The following piece of creative nonfiction is part of a series I started on my personal blog a few years ago called “Alphabet: A History,” which is a collection of short, autobiographical vignettes, focusing mainly on relationships (familial, romantic, platonic, and self). I will be publishing the series on Fridays.
Alphabet: A History (J) Jackson
It’s February 10, 2011 and I’ve taken two pregnancy tests today and they’ve both been positive. The first one is so faint, I think it’s negative, but a second test an hour later confirms what I feel in my gut: I’m pregnant.
When Drew comes home, I show him the tests and he looks at me like, “Oh my God!” and I look at him like, “I know!” And we hug and kiss and jump around.
That night we go to dinner at a tiny Italian place on Vanderbilt to celebrate. We’re giddy and nervous like we suddenly don’t know how to be. The waiter brings a wine list and I do a little groan and giggle. It feels like I’m playing pretend.
In July, I get sick and start going into preterm labor. I’m not even at home. I’m in St. Louis visiting family. I have to stay in the hospital for four days. It’s terrifying, but Drew stays in the hospital with me on a fold-out couch. We have a big room in the maternity ward and we take walks to the nursery, wheeling my IV pole behind us, to look at the babies.
In August, I get sick again and have to go back to the hospital. This time we’re in Brooklyn and the hospital is sad and I’m so tired of being pregnant. I’m in the hospital for three days and when I get out, I switch doctors. My new doctor tells me to stop working out and to eat more. I like this new doctor.
In September I turn 35 and I think, “This year, I’m going to become a mom.”
On October 8th, my water breaks. We’ve just come home from the flea market and I lie down for a nap when I feel a “pop!”. Eight hours later, contractions finally start. At the hospital, everything goes crazy. I expect labor to last for hours just like on TV, but it doesn’t. It happens so fast and suddenly I’m not ready. I haven’t had enough time. I don’t want everything to change, and I scream and scream.

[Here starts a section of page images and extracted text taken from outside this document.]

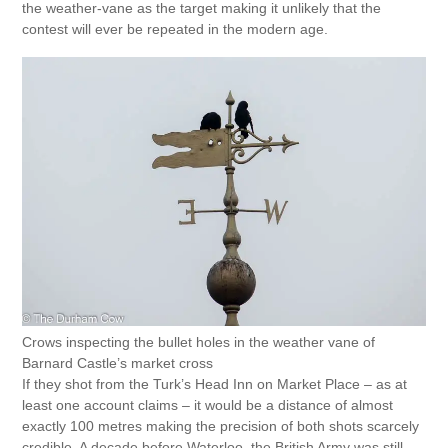
the weather-vane as the target making it unlikely that the
contest will ever be repeated in the modern age.
Crows inspecting the bullet holes in the weather vane of
Barnard Castle’s market cross
If they shot from the Turk’s Head Inn on Market Place – as at
least one account claims – it would be a distance of almost
exactly 100 metres making the precision of both shots scarcely
credible. A decade before Waterloo, the British Army was still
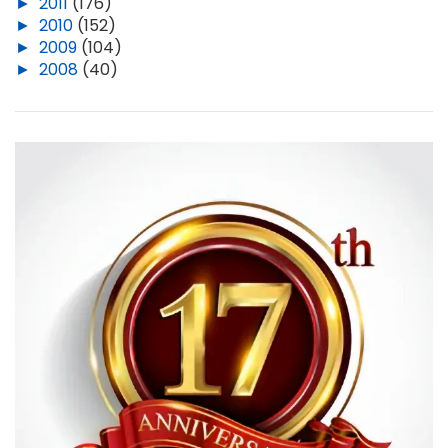
►
2011
(176)
►
2010
(152)
►
2009
(104)
►
2008
(40)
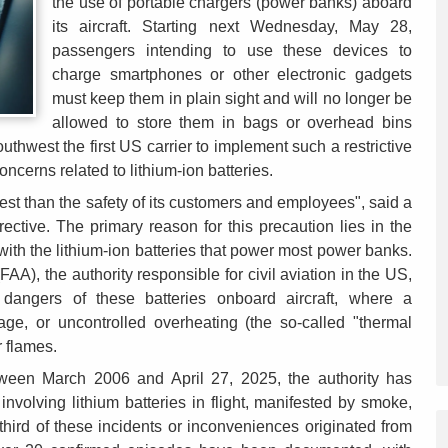
the use of portable chargers (power banks) aboard
its aircraft. Starting next Wednesday, May 28,
passengers intending to use these devices to
charge smartphones or other electronic gadgets
must keep them in plain sight and will no longer be
allowed to store them in bags or overhead bins
hwest the first US carrier to implement such a restrictive
oncerns related to lithium-ion batteries.
st than the safety of its customers and employees", said a
ctive. The primary reason for this precaution lies in the
 with the lithium-ion batteries that power most power banks.
AA), the authority responsible for civil aviation in the US,
dangers of these batteries onboard aircraft, where a
ge, or uncontrolled overheating (the so-called "thermal
 flames.
tween March 2006 and April 27, 2025, the authority has
involving lithium batteries in flight, manifested by smoke,
third of these incidents or inconveniences originated from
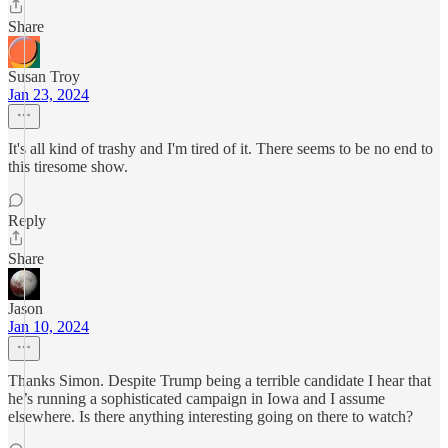
Share
Susan Troy
Jan 23, 2024
It's all kind of trashy and I'm tired of it. There seems to be no end to
this tiresome show.
Reply
Share
Jason
Jan 10, 2024
Thanks Simon. Despite Trump being a terrible candidate I hear that
he’s running a sophisticated campaign in Iowa and I assume
elsewhere. Is there anything interesting going on there to watch?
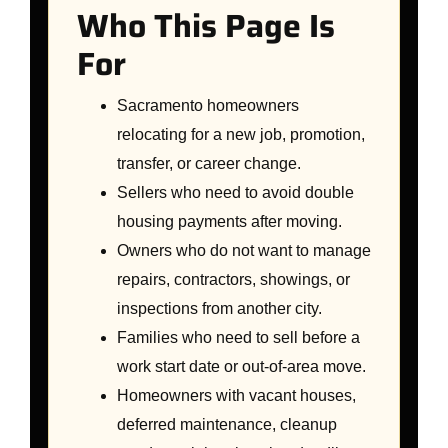
Who This Page Is
For
Sacramento homeowners
relocating for a new job, promotion,
transfer, or career change.
Sellers who need to avoid double
housing payments after moving.
Owners who do not want to manage
repairs, contractors, showings, or
inspections from another city.
Families who need to sell before a
work start date or out-of-area move.
Homeowners with vacant houses,
deferred maintenance, cleanup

At home, I’m the happiest and saddest I’ve ever been. I mourn for everything — for the life I’ve just given up, for my younger self, for my relationship that won’t ever be the same. I don’t sleep. I cry. I hold my baby and we rock back and forth and we wail together. What if I’ll never be good at this?
I look at pictures of us and I’m smiling and I know the smile is real but I’m so … sad. And exhausted. And my body still hurts. When Drew comes home from work I hand the baby to him and I curl up in bed and sob.
October becomes November and slowly, it starts getting easier, just like everyone said it would. Jackson looks me in the eye now and I can see something there. Like he knows me. Like he knows we belong together.
“I’m your Mama, Jackson, and I love you,” I say. Jackson’s seven weeks old now.
“I’m your Mama, Jackson, and I love you.” I repeat. And he smiles. And that smile breaks my heart like I know it will for the rest of my life.
I’m your Mama, Jackson, and I love you. And everything’s going to be okay.